Monday, March 16, 2009

Pick up lines

Man: = “So what do you do for a living?”
Woman: “I’m a female impersonator.”

Man: = “What sign were you born under?” Woman: “No Parking.”

Man: = “Hey, baby, what’s your sign?” Woman: “Do not Enter”

Man: = “How do you like your eggs in the morning?”
Woman:”Unfertilized !”

Man: = “Hey, come on, we’re both here at this bar for the same reason”
Woman: “Yeah!

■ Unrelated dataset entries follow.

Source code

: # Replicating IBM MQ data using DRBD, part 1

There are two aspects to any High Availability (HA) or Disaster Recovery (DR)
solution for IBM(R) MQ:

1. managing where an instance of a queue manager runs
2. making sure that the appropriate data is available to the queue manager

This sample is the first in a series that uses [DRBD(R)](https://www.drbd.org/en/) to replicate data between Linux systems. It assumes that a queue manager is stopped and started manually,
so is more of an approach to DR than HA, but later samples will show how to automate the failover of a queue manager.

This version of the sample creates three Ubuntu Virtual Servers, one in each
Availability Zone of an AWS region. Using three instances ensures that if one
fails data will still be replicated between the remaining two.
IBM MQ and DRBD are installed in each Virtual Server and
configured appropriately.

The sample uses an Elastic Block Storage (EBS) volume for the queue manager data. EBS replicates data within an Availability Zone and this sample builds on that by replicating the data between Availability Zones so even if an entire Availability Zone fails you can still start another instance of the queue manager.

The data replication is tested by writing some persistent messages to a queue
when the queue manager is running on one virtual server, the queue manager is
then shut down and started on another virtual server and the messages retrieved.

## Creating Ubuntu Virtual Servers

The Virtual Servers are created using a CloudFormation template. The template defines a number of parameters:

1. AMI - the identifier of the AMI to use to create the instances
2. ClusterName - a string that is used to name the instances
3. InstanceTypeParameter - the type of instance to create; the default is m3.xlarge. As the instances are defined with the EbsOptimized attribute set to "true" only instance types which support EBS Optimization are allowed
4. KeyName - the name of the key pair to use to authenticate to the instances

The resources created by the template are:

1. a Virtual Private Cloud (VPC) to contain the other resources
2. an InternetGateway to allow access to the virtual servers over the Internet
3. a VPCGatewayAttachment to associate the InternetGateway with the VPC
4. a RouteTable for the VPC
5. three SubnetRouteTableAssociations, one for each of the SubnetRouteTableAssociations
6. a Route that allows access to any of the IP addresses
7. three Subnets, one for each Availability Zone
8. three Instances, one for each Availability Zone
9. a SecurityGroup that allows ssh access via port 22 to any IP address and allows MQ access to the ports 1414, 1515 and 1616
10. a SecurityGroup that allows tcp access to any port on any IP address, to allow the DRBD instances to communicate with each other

Let’s pick up some chicks!”

Man: = “I know how to please a woman.” Woman: “Then please leave me alone.”

Man: = “I want to give myself to you.” Woman: “Sorry, I don’t accept cheap gifts.”

Man: = “If I could see you naked, I’d die happy.” Woman: “Yeah, but if I saw you naked, I’d probably die laughing.”

Man: = “Your body is like a temple.” Woman: “Sorry, there are no services today.”

Man: =”Haven’t we met before?” Woman: “Yes, I’m the receptionist at the VD Clinic.”

Man: =”Haven’t I seen you someplace before?
Woman: “Yeah,that’s why I don’t go there anymore.”

Man: = “Is this seat empty?” Woman: “Yes, and this one will be too if you sit down.”

Man: = “Your place or mine?”
Woman: “Both. You go to yours and I’ll go to mine.”

Man: = “I’d go through anything for you.”
Woman: “Good! Let’s start with your bank account.”